Der dritte Aufsatz mit der Uhr bildet den Abschluss des Schrankes. Das Uhrwerk schlägt wieder pünktlich zu jeder halbe Stunde.
Der dritte Aufsatz mit der Uhr bildet den Abschluss des Schrankes. Das Uhrwerk schlägt wieder pünktlich zu jeder halbe Stunde.

Im Uhrenmuseum hat er sich mit Fachleuten besprochen und hat das Uhrwerk eigenhändig wieder instandgesetzt. "Der Schlaghammer hat gefehlt und die Pendelfeder war defekt. Den kaputten Minutenzeiger hat mein Bruder Jörg selbst angefertigt und nun schlägt die kleine Bronzeglocke mit hellem Klang wieder pünktlich zu jeder halben Stunde", freut sich Joachim Seidel.

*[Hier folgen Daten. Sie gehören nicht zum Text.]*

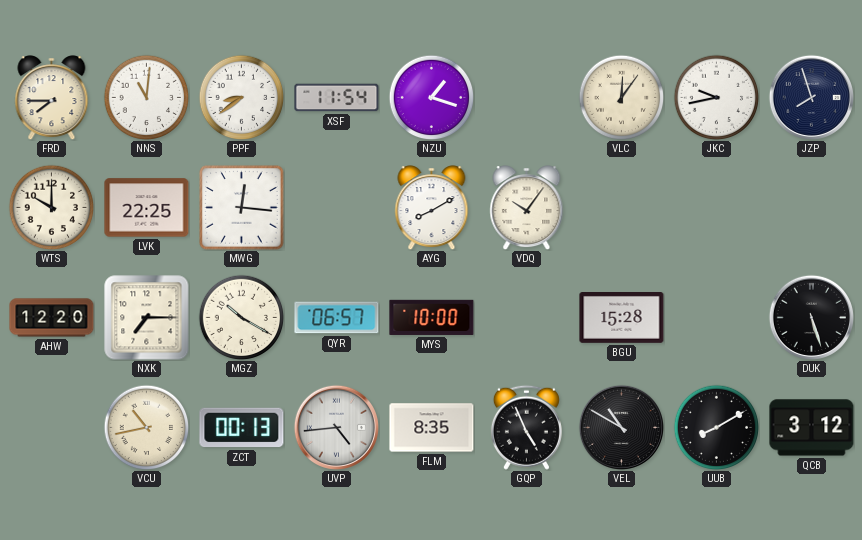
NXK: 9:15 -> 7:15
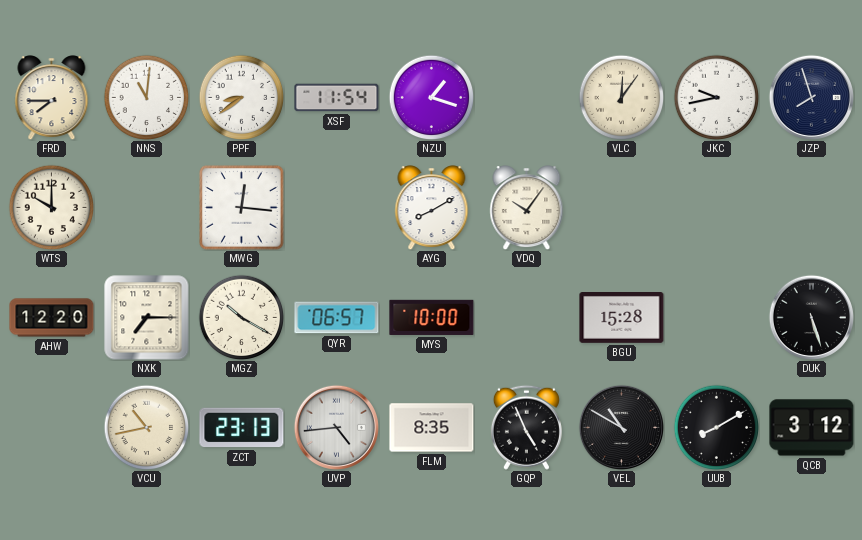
LVK: 22:25 -> none
ZCT: 00:13 -> 23:13
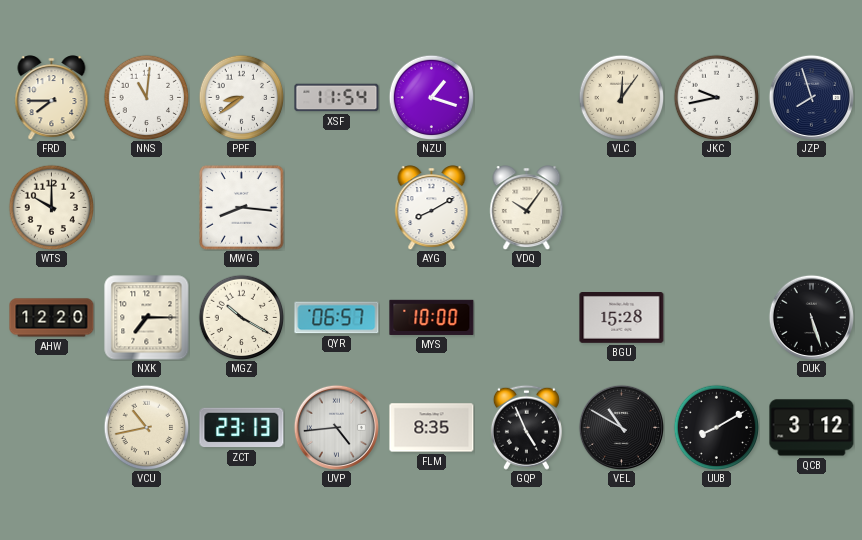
MWG: 12:16 -> 8:16
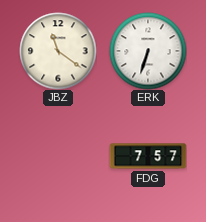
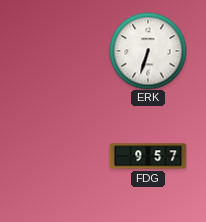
JBZ: 11:21 -> none
FDG: 7:57 -> 9:57
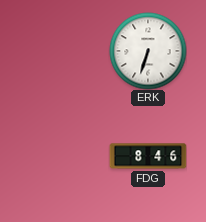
FDG: 9:57 -> 8:46
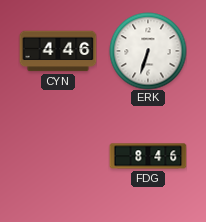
CYN: none -> 4:46
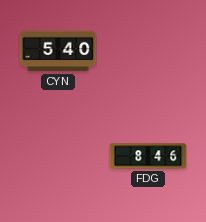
CYN: 4:46 -> 5:40
ERK: 6:33 -> none
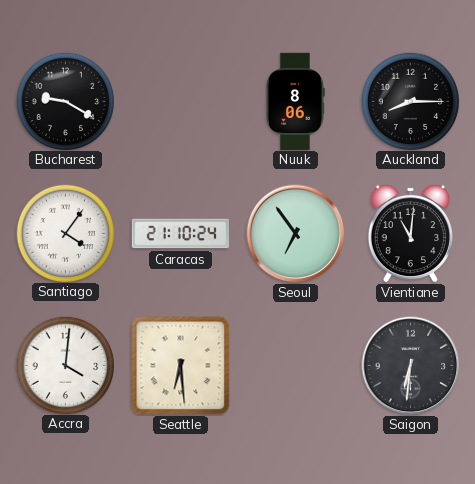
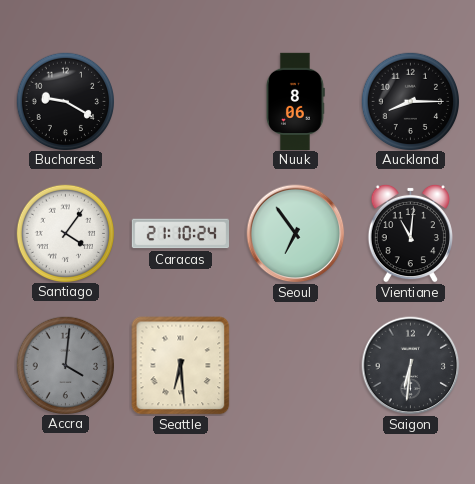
Accra dial: white -> grey
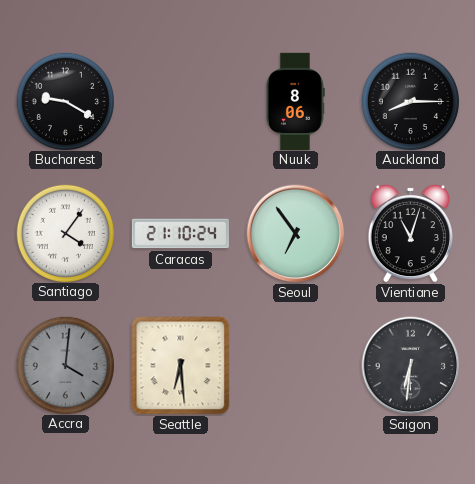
Vientiane: 11:01 -> 11:03
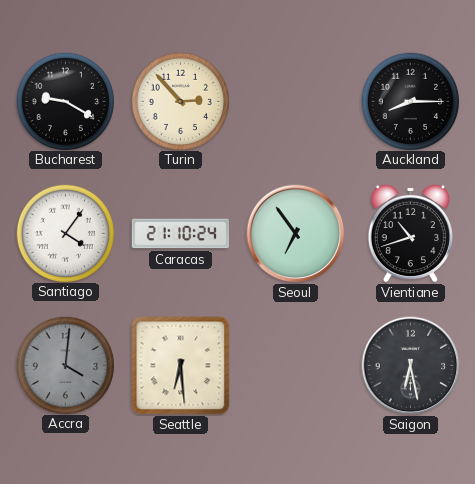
Turin: none -> 2:53
Nuuk: 8:06 -> none
Vientiane: 11:03 -> 10:42
Saigon: 6:31 -> 6:28
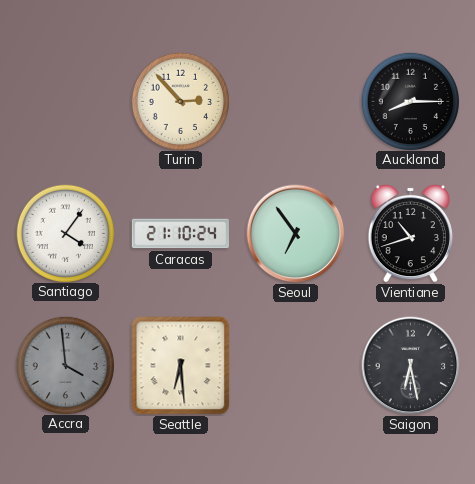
Bucharest: 9:20 -> none
Accra: 4:01 -> 3:59
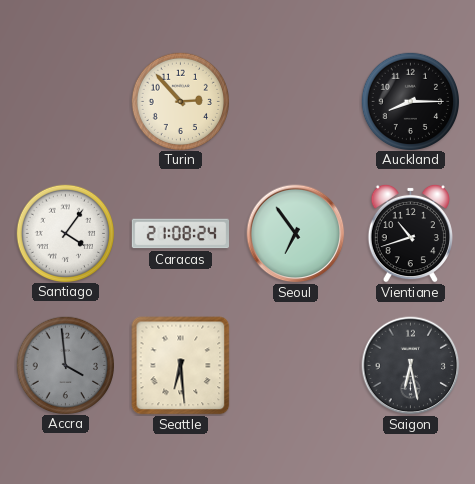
Caracas: 21:10 -> 21:08
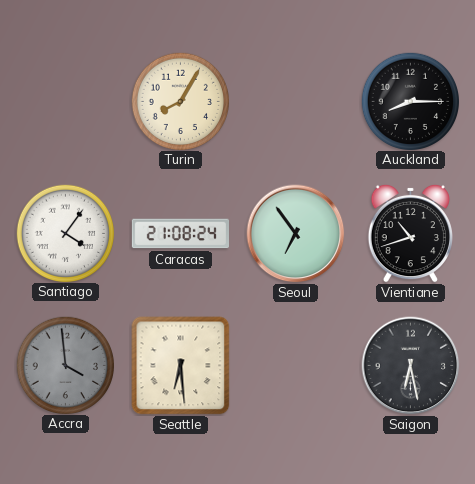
Turin: 2:53 -> 8:05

Überhaupt ist der mit vielen Schnitzereien geschmückte Schrank aus Nussbaumholz ein möbeltechnisches Meisterwerk, an dem sich zwei Schreiner aus der damaligen Möbelschreinerei Wintermantel im Jahr 1889 tagelang abgearbeitet haben.

Über 100 Jahre aufbewahrt wurde diese Rechnung für die Anfertigung des kunstvollen Schrankes. Heutzutage würde diese Arbeit ein Vermögen kosten, doch damals waren 181,03 Mark eben auch viel Geld.
Über 100 Jahre aufbewahrt wurde diese Rechnung für die Anfertigung des kunstvollen Schrankes. Heutzutage würde diese Arbeit ein Vermögen kosten, doch damals waren 181,03 Mark eben auch viel Geld.

Eine Rechnung belegt, dass ein Handwerker 24 Tage und ein zweiter 17 Tage zu einem Tageslohn von 3,50 DM daran arbeiteten. Sie schufen eine wahre Meisterleistung, die heutzutage ein Vermögen kosten würde. Doch damals waren 181,03 Mark auch viel Geld. Alle Schubladen sind nummeriert und laufen so einfach und ohne zu klemmen wie am ersten Tag. Jede Menge geschnitzte Intarsien und Verzierungen aus Holz sowie kunstvolle Beschläge machen das Möbelstück zu einem einmaligen Kunstwerk, das nun im Museum zu bestaunen ist.